***** Metin parçası *****

Sadece Elazığ ve Malatya'da işlerinin olmadığını anlatan
Cumhurbaşkanı Erdoğan, şunları kaydetti:
"Biz aynı zamanda o çalışma orada yürürken, bir
taraftan da şu anda İdlib'de sınırımıza doğru yürüyen mazlumlar var, mağdurlar
var. Biz Bay Kemal gibi 'bunları almayız, bunları kovarız' diyemeyiz. Biz ensar
kimdir, muhacir kimdir, bunu bilen bir zihniyetin mensuplarıyız. Şu anda da bu
gayretle sınırımızdan 30 kilometre Suriye içine doğru, güvenli bir bölge
oluşturduk biz. Ve o bölgede şu anda briket barınaklar yapıyoruz. Hızla bu
devam ediyor ve bu briket barınaklara o kardeşlerimizi yerleştireceğiz. Bunun
dışında da farklı bazı şu anda attığımız proje çalışmasıyla adımlar var.

***** Kaynak veriler *****

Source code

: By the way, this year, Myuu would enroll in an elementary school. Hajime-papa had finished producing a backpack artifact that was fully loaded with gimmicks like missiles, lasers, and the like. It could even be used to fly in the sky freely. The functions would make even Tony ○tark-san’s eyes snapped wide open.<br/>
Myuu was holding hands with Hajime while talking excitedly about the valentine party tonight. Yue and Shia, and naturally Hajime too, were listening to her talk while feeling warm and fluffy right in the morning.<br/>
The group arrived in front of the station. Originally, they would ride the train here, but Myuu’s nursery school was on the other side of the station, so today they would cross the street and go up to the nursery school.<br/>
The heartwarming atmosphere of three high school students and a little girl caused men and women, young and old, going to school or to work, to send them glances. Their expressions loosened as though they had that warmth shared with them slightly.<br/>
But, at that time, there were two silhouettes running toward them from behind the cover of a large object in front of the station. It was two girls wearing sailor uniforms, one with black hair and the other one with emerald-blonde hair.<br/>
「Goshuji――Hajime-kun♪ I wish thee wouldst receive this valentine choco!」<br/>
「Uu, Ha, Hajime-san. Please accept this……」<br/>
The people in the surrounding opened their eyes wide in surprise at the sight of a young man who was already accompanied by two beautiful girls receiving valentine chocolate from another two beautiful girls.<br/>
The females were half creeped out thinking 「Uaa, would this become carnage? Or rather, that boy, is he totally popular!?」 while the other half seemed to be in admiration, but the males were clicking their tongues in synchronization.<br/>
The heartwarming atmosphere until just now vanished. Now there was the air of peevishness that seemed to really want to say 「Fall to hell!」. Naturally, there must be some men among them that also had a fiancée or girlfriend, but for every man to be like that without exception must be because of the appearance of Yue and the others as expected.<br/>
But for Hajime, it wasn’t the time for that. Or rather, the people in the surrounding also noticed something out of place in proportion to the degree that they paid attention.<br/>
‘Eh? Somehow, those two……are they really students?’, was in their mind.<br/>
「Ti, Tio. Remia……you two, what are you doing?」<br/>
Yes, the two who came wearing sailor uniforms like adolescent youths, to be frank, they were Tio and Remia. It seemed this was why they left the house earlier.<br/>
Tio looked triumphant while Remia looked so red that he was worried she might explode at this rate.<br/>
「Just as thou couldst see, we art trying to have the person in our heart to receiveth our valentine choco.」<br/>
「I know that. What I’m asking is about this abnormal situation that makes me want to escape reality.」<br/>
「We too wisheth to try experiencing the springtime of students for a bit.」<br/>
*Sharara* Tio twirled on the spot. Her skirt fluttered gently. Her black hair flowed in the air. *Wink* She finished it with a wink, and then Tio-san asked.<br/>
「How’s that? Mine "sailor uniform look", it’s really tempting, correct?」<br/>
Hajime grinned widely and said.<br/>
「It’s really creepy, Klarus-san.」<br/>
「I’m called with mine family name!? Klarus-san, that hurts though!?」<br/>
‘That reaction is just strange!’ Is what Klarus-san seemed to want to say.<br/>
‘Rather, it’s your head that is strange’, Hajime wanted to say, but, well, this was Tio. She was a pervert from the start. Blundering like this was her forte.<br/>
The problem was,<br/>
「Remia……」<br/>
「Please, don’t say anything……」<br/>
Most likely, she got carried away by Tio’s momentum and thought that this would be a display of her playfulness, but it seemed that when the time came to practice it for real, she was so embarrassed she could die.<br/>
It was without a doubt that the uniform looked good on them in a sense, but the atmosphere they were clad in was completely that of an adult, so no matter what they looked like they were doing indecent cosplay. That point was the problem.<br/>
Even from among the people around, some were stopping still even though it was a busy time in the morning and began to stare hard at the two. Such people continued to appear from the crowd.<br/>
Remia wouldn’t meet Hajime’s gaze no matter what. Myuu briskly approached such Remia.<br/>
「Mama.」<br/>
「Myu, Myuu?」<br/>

*****

| Alıştırma amacı |
Metin parçasına göre güvenli bölge sınırdan Suriye içine doğru kaç kilometreye kadar oluşturulmuş?

| Görev çıktısı |
30 kilometre.